Monday, 26 November 2007

Shocked and Appalled

David Irving and Nick Griffin arrived for a debate at the Oxford Union wearing lounge suits and neckties. I am shocked. And appalled. In response to an earlier post, an irate Oxonian whose institutional self-importance had been questioned called Durham "second-rate". Well, we might not have the artificial advantage of a copyright library by law. And we might not have the social cachet that comes from admitting almost entirely from the 150 poshest schools in the country. But at least we always dress properly.


  1. In understood it to be a forum, rather than a debate, so it's possible that this was the appropriate garb...

  2. Hear hear. That lapse in standards was the most disgraceful thing to happen that evening. The Oxford Union should never have allowed Nick Griffin and David Irving to speak if they are unable to maintain the correct standards of dress in front of impressionable young people.

  3. The putsch becomes more urgent precisely as it becomes less clear who is to stage it.

    Seriously, though, the whole thing is mind-boggling.
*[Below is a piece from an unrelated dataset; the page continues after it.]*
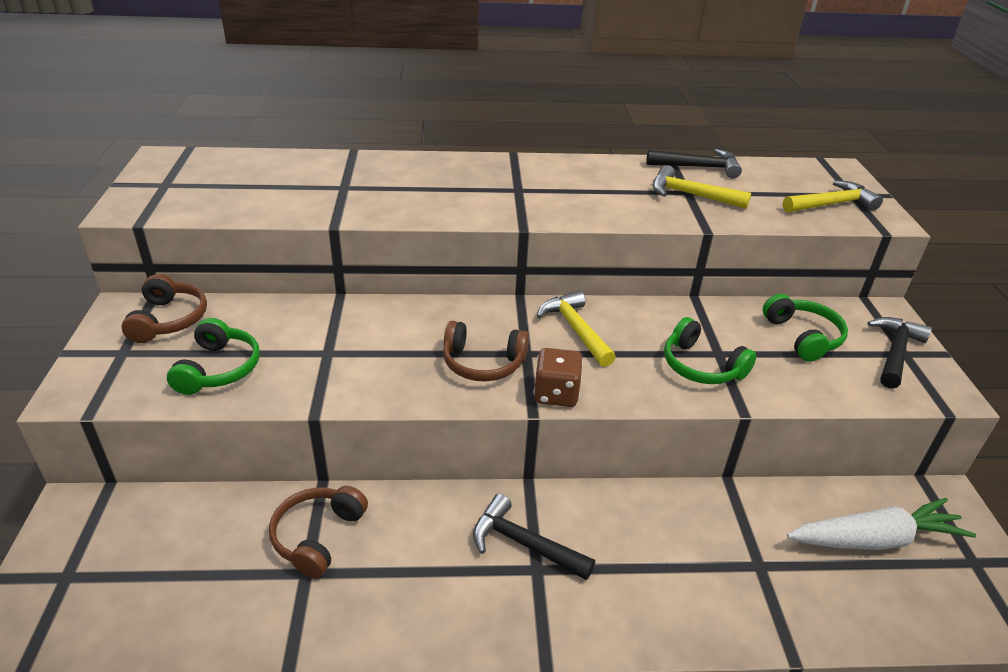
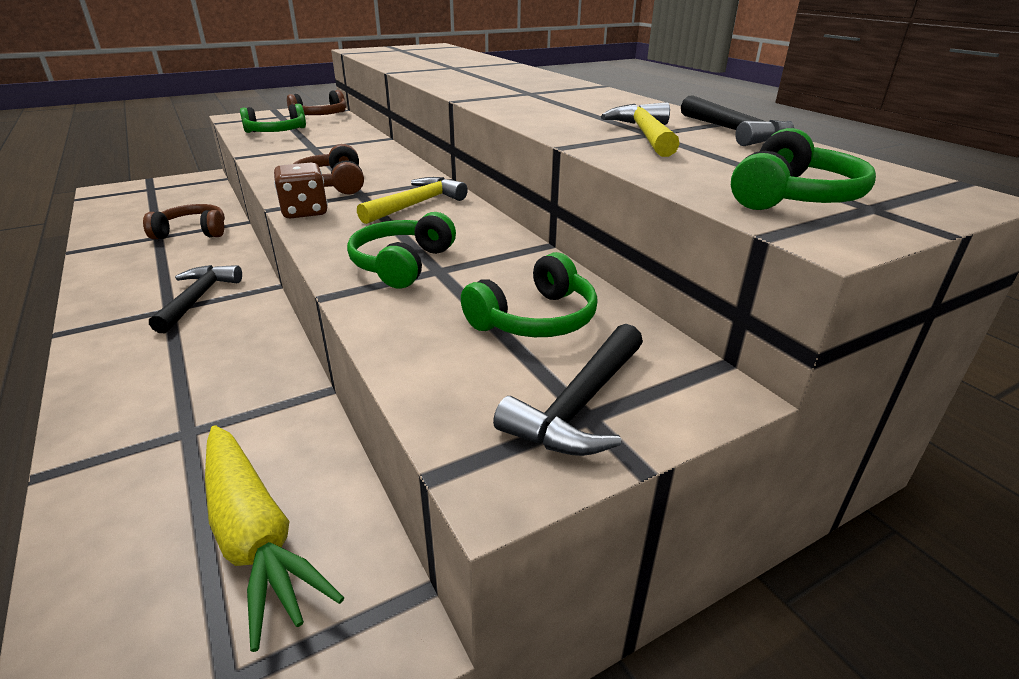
camera: 65 degrees right, 5 degrees down
yellow hammer [783,180,883,213] -> green headphones [731,128,876,210]
white carrot [787,498,976,550] -> yellow carrot [205,425,344,652]
black hammer [867,317,932,389] -> black hammer turned 120 degrees clockwise [493,324,643,456]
I don't know which is more objectionable, the amount of coverage given to some student organisation (not least when there are much more interesting things to be said about the current political situation in the grown-up City of Oxford), or the implicit suggestion that if the audience had been made up of mere "ordinary" people, then they might have left the room believing that the Holocaust never happened.

  4. There's no dress code for debates at the Oxford Union as far as I remember- I suffered the embarrasment of turning up to my first suited and tied to be surrounded by the not so great unwashed. The white bow tie is reserved for academic stuff such as exams and my many disciplnary hearings. This is typical of the Union; poking and provoking and fair do's I say. 150 poshest schools? I went to school with you, David- check out the social cachet on that!

  5. Quite.

    But that was some years ago now, of course.

    We never had to dress up at Durham, either. Unless we were Officers or otherwise on duty, or were speakers. Surely that applies at Oxford, too? It really should.